“I’m in no hurry to choose a man,” I told Gehl. “I don’t want to be trapped either.”

“I will break with Ihiateh soon,” she said. “Natahk has asked me to come to him.”

“Gehl, will you help me learn to hunt?”

Her narrow eyes widened, and for the first time, her furry face seemed to show expression. Surprise. “To hunt?” she said. “But you have food. There is meklah over all the valley, and we bring you meat. And in time, you can kill some of your own animals and plant your own crops.”

“It will be awhile before we can slaughter many of our animals,” I said. “And though it is good of your people to help us, bring us meat, we should learn to help ourselves. We should learn what we can of your ways of hunting just as we learn to speak with you.”

“Most of your people are not learning to speak. We learn your English.”

“Then we should change.”

“You need not. We are content and your people are content. Why should there be change?”

“Will you help me learn to hunt?”

She gazed downward, answered softly. “No. Natahk has forbidden it.”

“Forbidden…“I frowned. “Why?”

“He has not said.”

She was lying. There was no new yellow in her coloring but there was suddenly an odd tension in the way she held her body. She was suppressing emotion, holding her coloring normal as Missionaries might hold their faces placid in spite of fear or anger. But I knew her well enough now to see through the deception.

“I speak your language well enough now,” she said. “I think we need not meet again.”

I stared at her. In spite of whatever had suddenly fallen between us, I had come to think of her as a friend. I had felt more comfortable with her in the short time that we had been meeting than I had felt with many of the Missionaries after three years. She was more like me somehow. Freer, less concerned with appearances.

“You know English,” I said, “and I know Garkohn. In the exchange, haven’t we become friends?”

Now she yellowed, just slightly. “I think you are a fighter.”

“When I have to, I fight. You know that we don’t divide ourselves into clans as you do.”

“I know.” She sighed, then suddenly flared yellow. “Sometimes it is foolish to make individual friendships among foreign fighters. But we will try a little foolishness.” Her coloring settled back to normal. “Perhaps soon you will have a friend highly placed.”

“So?”

“I… you will say nothing of this to anyone?”

“I’ll say nothing.”

“I’m going to challenge the Third Hunter. I can beat him.
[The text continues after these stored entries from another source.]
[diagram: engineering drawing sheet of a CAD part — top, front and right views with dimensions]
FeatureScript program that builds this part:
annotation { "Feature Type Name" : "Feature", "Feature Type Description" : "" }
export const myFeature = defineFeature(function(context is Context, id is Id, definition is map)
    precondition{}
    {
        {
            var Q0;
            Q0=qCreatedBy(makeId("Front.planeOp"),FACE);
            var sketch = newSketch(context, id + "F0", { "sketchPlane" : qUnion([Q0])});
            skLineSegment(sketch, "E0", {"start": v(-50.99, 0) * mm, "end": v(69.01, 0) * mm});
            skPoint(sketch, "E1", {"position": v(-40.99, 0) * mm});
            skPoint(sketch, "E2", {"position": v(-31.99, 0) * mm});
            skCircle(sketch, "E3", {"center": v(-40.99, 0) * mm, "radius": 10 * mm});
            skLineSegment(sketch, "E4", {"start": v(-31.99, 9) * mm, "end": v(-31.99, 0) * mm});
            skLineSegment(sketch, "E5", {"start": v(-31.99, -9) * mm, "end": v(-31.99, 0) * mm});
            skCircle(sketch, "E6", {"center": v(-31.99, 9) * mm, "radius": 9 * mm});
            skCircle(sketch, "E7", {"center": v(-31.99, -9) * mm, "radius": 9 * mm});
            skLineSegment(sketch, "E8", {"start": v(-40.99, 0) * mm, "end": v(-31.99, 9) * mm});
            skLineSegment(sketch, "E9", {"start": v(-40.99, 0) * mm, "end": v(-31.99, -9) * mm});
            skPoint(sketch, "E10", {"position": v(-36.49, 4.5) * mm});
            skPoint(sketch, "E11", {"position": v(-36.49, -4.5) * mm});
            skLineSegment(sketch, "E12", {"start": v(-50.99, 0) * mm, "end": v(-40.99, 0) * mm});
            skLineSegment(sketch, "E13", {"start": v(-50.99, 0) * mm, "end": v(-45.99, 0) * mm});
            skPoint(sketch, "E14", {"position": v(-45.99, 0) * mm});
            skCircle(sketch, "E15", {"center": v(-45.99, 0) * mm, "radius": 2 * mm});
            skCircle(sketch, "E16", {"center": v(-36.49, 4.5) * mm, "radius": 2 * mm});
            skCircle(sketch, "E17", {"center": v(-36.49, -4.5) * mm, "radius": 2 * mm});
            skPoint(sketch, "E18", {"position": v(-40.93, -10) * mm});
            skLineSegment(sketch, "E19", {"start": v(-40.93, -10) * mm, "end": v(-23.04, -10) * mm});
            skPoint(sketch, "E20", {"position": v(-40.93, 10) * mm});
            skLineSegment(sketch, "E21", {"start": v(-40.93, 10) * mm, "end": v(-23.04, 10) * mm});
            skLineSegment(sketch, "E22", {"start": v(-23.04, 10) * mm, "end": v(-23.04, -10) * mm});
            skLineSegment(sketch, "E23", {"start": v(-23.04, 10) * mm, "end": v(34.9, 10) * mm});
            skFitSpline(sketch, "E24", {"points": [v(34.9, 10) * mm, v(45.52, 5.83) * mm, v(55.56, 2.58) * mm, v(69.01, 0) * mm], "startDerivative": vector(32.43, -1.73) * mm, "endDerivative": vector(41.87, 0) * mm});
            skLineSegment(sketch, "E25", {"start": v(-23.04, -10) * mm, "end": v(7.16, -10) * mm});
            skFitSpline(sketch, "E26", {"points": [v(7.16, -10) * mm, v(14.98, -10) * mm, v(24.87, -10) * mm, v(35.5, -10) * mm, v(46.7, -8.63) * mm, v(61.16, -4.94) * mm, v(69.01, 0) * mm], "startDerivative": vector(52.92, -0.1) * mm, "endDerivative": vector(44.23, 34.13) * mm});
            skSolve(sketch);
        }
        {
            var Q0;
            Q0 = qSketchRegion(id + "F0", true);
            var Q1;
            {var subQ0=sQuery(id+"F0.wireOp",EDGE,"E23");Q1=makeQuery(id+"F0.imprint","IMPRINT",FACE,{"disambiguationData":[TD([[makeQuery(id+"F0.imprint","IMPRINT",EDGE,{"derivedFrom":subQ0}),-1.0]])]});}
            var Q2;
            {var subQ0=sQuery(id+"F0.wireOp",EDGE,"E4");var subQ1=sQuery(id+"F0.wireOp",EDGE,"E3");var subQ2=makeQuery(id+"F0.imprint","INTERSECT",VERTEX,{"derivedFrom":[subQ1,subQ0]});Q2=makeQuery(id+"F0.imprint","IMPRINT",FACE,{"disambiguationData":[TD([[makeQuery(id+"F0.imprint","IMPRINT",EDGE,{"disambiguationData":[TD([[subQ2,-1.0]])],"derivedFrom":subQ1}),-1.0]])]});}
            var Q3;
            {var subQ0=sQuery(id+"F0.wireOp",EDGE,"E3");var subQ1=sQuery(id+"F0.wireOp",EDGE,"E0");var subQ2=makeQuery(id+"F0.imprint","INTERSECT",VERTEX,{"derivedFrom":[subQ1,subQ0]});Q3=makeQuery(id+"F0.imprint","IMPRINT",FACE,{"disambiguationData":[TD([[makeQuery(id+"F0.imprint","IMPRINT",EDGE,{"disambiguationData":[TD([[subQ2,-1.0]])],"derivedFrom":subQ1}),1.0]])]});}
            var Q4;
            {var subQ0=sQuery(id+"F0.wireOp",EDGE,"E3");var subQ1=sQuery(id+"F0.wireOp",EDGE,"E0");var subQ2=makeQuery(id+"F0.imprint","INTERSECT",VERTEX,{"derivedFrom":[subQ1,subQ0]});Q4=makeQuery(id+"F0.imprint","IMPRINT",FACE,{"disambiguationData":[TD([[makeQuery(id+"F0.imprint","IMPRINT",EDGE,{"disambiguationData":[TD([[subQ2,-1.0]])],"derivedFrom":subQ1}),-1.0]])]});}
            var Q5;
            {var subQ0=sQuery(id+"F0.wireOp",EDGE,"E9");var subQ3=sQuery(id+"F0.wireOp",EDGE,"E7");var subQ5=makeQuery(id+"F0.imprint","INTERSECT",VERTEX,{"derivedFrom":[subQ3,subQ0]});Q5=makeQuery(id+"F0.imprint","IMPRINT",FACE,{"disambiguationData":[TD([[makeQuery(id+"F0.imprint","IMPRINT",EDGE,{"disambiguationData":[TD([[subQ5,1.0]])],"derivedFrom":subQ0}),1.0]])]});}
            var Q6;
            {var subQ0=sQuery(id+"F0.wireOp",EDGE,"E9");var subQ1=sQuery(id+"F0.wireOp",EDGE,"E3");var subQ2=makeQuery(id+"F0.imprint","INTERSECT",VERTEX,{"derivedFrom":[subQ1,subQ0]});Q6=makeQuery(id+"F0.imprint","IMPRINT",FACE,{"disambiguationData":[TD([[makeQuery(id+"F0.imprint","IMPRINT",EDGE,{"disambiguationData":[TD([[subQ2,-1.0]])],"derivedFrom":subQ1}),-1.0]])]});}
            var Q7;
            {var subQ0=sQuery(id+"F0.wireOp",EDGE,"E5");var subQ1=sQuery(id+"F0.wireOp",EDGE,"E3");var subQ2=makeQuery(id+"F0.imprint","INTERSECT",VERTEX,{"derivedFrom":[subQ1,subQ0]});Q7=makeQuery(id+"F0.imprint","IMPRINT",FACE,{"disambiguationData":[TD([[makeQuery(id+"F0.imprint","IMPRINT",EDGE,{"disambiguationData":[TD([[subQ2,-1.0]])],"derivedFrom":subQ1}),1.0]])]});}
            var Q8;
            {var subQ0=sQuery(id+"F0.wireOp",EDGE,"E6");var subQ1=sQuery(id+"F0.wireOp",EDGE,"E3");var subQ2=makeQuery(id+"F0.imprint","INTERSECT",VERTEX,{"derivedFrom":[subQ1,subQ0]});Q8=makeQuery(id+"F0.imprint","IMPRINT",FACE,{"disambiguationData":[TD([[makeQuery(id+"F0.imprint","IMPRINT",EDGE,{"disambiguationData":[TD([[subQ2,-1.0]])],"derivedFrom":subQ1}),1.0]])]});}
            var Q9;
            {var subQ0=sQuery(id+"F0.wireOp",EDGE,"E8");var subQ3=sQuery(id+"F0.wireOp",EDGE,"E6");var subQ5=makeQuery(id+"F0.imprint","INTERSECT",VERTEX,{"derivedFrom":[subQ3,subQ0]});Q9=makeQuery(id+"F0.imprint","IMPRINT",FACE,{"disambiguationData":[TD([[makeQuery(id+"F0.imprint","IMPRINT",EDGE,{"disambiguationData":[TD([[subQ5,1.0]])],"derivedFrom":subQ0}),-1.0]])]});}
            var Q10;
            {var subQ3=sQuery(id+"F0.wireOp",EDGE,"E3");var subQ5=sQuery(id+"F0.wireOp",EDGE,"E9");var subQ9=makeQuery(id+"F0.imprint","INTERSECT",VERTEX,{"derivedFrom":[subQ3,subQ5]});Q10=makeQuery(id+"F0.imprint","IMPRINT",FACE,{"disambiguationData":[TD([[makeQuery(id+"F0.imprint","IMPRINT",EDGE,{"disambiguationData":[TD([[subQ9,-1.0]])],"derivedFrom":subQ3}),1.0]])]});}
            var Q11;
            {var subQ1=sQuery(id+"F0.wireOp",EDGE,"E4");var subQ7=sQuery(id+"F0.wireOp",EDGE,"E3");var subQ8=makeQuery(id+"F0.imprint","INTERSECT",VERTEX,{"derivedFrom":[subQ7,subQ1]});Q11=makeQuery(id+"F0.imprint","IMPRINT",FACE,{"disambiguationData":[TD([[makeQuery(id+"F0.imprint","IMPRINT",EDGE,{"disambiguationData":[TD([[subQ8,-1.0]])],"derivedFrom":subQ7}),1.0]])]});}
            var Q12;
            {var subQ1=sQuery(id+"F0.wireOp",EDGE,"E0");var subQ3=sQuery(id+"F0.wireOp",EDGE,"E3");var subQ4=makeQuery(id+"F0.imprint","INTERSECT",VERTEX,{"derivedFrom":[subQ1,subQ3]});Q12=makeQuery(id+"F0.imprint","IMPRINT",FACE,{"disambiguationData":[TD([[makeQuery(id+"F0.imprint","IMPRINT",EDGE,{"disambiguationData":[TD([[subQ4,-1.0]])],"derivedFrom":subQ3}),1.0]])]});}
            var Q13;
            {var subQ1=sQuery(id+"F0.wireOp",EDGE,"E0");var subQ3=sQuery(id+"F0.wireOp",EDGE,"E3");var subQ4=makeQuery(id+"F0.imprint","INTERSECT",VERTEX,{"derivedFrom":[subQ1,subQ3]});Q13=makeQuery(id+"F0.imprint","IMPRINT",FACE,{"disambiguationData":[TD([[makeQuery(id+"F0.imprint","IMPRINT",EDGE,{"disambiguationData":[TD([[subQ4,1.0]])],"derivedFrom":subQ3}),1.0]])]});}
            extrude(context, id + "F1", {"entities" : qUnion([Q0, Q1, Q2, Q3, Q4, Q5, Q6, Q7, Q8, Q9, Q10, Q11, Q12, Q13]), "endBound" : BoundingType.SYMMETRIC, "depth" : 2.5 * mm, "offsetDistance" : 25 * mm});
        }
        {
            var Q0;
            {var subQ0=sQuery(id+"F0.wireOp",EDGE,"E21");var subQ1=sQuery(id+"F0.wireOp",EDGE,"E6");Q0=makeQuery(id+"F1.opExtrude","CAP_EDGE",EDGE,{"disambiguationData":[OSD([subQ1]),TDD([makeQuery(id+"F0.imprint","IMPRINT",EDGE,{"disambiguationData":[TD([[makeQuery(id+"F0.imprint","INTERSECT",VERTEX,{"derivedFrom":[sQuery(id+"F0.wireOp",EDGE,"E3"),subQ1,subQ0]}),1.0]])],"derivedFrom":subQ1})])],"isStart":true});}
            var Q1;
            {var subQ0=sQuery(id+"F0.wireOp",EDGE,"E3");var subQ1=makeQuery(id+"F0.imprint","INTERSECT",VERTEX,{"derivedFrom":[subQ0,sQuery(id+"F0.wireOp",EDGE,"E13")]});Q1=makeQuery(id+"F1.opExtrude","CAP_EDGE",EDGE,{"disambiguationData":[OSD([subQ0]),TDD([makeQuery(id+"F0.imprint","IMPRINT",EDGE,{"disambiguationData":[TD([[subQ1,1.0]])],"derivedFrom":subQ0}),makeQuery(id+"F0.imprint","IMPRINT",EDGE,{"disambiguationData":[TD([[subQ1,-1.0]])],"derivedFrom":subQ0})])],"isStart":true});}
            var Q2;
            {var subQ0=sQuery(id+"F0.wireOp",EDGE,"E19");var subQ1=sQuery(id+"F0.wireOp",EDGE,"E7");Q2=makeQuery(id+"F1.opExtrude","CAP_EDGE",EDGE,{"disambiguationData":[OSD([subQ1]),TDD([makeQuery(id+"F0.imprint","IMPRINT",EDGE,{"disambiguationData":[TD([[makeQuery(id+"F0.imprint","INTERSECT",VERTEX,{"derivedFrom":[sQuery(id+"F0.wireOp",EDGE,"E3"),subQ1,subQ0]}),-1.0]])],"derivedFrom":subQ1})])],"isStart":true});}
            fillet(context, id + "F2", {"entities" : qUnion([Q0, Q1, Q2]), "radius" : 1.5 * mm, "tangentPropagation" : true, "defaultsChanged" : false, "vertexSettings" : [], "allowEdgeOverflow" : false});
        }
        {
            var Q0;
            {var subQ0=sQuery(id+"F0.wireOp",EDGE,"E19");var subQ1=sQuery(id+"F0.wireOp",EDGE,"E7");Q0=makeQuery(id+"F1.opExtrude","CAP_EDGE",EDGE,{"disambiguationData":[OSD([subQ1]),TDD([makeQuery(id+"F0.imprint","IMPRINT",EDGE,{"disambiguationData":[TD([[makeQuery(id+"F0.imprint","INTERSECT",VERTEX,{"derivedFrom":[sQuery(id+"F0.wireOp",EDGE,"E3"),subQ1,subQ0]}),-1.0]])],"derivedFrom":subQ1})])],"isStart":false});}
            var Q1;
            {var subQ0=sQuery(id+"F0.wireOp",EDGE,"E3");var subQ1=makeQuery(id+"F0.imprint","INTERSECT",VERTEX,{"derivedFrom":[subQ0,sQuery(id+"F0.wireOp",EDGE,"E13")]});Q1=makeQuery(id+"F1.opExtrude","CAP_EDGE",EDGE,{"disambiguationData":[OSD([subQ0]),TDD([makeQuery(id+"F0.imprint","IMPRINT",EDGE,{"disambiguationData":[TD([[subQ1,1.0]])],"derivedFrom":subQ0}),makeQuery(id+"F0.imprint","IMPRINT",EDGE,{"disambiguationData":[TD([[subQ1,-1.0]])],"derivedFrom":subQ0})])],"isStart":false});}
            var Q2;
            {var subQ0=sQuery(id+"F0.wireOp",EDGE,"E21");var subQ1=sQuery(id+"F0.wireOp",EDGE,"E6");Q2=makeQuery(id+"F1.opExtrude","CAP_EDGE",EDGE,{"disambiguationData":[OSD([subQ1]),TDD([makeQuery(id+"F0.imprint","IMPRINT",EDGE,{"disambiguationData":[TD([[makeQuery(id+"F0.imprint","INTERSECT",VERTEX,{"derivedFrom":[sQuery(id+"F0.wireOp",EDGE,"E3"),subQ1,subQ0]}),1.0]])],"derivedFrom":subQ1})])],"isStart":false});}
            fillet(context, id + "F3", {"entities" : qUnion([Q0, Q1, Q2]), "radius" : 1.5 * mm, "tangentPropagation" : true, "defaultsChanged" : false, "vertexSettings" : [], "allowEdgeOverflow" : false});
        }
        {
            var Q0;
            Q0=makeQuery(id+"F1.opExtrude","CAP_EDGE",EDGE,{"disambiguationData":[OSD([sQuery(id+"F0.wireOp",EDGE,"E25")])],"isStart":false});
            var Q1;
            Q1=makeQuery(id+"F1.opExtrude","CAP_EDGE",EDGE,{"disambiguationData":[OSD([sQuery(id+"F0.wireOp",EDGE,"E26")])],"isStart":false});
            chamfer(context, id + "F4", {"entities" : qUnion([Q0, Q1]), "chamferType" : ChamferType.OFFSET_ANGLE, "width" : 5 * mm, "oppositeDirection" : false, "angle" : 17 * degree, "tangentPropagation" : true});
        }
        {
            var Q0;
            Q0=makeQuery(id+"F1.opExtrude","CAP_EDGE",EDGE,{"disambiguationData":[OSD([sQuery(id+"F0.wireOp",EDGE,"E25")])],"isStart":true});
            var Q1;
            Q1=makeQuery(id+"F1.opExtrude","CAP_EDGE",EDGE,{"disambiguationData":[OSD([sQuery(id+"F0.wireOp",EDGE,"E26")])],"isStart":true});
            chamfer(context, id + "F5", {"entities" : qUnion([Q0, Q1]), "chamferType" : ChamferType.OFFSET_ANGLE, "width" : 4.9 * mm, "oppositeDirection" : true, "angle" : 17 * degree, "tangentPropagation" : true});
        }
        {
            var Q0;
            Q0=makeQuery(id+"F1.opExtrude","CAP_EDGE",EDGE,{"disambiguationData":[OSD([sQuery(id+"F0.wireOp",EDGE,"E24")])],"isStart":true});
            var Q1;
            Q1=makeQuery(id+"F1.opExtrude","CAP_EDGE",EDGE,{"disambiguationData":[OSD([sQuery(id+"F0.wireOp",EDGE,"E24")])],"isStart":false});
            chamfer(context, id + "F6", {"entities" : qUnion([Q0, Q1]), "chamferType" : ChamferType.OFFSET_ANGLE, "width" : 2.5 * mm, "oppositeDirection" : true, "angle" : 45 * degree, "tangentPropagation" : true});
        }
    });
I know I can.”

I was impressed. I had seen the Third Hunter and he was impressive. If Gehl really thought she could beat him…

“Natahk knows,” said Gehl. “He says my ambition will kill me. He knows that if I beat the Third Hunter, I will take on the Second.”

“But you will not challenge Natahk himself, after that?”

She gave me a look of yellow disgust. “I do want to live, Alanna. I only challenge where there is a chance for me to win. No Garkohn would challenge Natahk until he is old and weak.”

I grinned. I had not seen anyone among the Missionaries who would have dared to challenge the massive Garkohn leader either. Not without a gun in his hand, at least.

“Come tonight and eat with my parents and me,” I told her. “Soon you may be too busy for such things.”

She looked thoughtful. “I can bring Ihiateh?”

I tried to hold back, but suddenly I found myself laughing aloud. “Bring him, Gehl, but…”

“I know.” She whitened. “He already knew some Missionary ways and he told me. I think he would have beaten me yesterday if he could have. I won’t provoke him here among your people again.”

Alanna passed through the high gates of the stockade with the raiding party and saw before her a town far more finished than it had been when she was abducted. There were more houses now. The settlement was much like the walled town the Missionaries had lived in back on Earth. As on Earth, the houses and storage buildings were grouped comfortably around a wide expanse of open land held in common by all the people. The common was landscaped as it had been on Earth with one difference. For some reason, there was no grass—no neatly cut lawn for.the people to sit or lie on. There were a few flowers—Earth flowers—nourishing in the alien soil. There was bare hard-packed ground, and there were tall meklah trees connected to each other by thick benchlike roots. Clumps of trees formed natural gathering places. Or the people could gather in the open as they were doing now around the raiding party. The Missionaries who had stayed behind and the several Garkohn who happened to be at the Mission settlement gathered around the raiding party just in front of the largest fragment of the ship that was left intact— the great, nearly hollow shell that served as the Mission Church.

Alanna found herself struggling to comprehend the words of welcome and congratulation that came both in English and in Garkohn. Both languages spoken quickly and carelessly sounded oddly foreign to her. More than once, she found herself mentally translating them into Tehkohn as though Tehkohn was her native language.

During the first moments, she was jostled but otherwise ignored by people eager to greet relatives or get a look at the prisoners. Missionaries in particular came to stare with a mixture of hostility and curiosity at the silent Tehkohn.